Court Opinion

ID: 3481980
Source: CourtListenerOpinion
Date Created: 2016-07-05 20:58:52.750985+00
Date Added: 2024-06-11T09:21:33.799697
License: Public Domain

This is an appeal from a judgment of divorce, giving the plaintiff the care and custody of her child, and condemning the defendant to pay $60 a month alimony for the support of the child. The decree was based upon a judgment of separation from bed and board, without reconciliation during the year.
The defendant asked for a stay of proceedings in the district court, because he had obtained a judgment of divorce in the civil district court for the parish of Orleans, after the judgment of separation was granted in this case, and his suit for divorce was pending on appeal when this suit for an absolute divorce was filed. See Fred Hirtzler v. Estelle Bourg Hirtzler (No. 27598) ante, p. 823, 109 So. 504, decided to-day.
The judge of the district court in Baton Rouge, having assumed jurisdiction over the marital relations of the couple before the civil district court in New Orleans assumed jurisdiction, was not compelled to order a stay of proceedings in his court until the suit in the other court could be decided finally on appeal. It was not a case of lis pendens, because the cause of action in the suit in Baton Rouge was not the same as in the suit in New Orleans. All of which is a matter of no importance, now that we have dismissed *Page 827 
the suit that was filed in New Orleans.
Appellant complains of the alimony allowed for the support of the child. He contends that Act 247 of 1916, p. 521, amending article 160 of the Civil Code, which authorizes the courts to allow alimony for the wife in judgments of divorce, does not authorize an allowance of alimony for the minor child or children. There is nothing in the statute to relieve a father of a minor child of his obligation to support the child.
Appellant complains also of the amount that he is condemned to pay. His salary is $188 a month. He contends that he should not be compelled to pay more than $12.66 a month; that is, a third of his salary, less $50 a month which his wife was earning. She had just found employment and had worked only one week, at $12 a week, when this suit for divorce was tried. Even if it were not the duty of the father alone to contribute the money necessary to support his child, it would be very unjust to require the mother to contribute all of her meager wages and require the father to contribute only $12.66 a month out of his salary of $188 a month. It does not appear from the evidence that $60 a month is an excessive allowance for the support of the child.
The judgment is affirmed at appellant's cost.
★ ★ ★ ★ ★
-- Task instructions --
According to the court opinion, how much does the appellant earn each month?
★ ★ ★ ★ ★
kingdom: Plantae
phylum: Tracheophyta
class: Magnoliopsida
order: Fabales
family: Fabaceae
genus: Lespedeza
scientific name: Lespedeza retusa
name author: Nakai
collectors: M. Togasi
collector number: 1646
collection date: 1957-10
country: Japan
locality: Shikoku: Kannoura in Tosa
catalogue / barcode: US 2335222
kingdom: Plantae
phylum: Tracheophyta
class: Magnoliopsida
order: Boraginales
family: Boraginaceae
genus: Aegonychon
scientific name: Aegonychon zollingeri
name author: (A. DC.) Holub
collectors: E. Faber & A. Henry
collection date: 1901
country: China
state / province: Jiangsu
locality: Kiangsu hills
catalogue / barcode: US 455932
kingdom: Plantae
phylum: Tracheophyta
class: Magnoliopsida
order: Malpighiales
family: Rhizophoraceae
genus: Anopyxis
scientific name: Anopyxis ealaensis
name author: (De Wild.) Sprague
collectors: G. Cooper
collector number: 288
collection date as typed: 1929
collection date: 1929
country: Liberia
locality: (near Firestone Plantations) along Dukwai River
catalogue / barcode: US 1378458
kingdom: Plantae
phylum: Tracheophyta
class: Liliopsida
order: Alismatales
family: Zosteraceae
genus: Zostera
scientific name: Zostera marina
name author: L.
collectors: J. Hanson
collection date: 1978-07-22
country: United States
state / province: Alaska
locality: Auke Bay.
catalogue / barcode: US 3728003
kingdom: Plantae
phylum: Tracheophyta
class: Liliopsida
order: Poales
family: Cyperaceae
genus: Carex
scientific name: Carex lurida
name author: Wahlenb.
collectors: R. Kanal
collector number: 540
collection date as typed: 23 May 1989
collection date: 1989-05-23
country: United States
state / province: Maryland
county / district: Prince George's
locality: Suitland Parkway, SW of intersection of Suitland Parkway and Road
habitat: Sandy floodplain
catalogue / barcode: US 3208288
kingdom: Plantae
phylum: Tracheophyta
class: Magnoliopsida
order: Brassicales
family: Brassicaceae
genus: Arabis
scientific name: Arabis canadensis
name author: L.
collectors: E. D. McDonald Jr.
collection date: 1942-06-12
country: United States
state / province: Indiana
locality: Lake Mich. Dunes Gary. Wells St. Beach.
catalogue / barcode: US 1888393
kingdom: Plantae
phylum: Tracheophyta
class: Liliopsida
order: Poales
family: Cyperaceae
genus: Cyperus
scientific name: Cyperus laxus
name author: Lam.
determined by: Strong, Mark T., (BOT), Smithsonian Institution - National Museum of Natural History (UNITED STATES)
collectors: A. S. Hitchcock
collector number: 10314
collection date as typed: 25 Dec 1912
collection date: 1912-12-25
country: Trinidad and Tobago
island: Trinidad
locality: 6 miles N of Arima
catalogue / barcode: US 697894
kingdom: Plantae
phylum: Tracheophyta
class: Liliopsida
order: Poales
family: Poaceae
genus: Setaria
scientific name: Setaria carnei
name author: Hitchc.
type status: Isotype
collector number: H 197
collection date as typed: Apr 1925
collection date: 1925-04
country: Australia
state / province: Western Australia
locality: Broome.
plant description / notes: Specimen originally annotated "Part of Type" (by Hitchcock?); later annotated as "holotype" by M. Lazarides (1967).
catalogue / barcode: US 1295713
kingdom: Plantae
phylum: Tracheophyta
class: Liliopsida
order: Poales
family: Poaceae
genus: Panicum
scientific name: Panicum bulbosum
★ ★ ★ ★ ★
-- Response area --
$188 a month.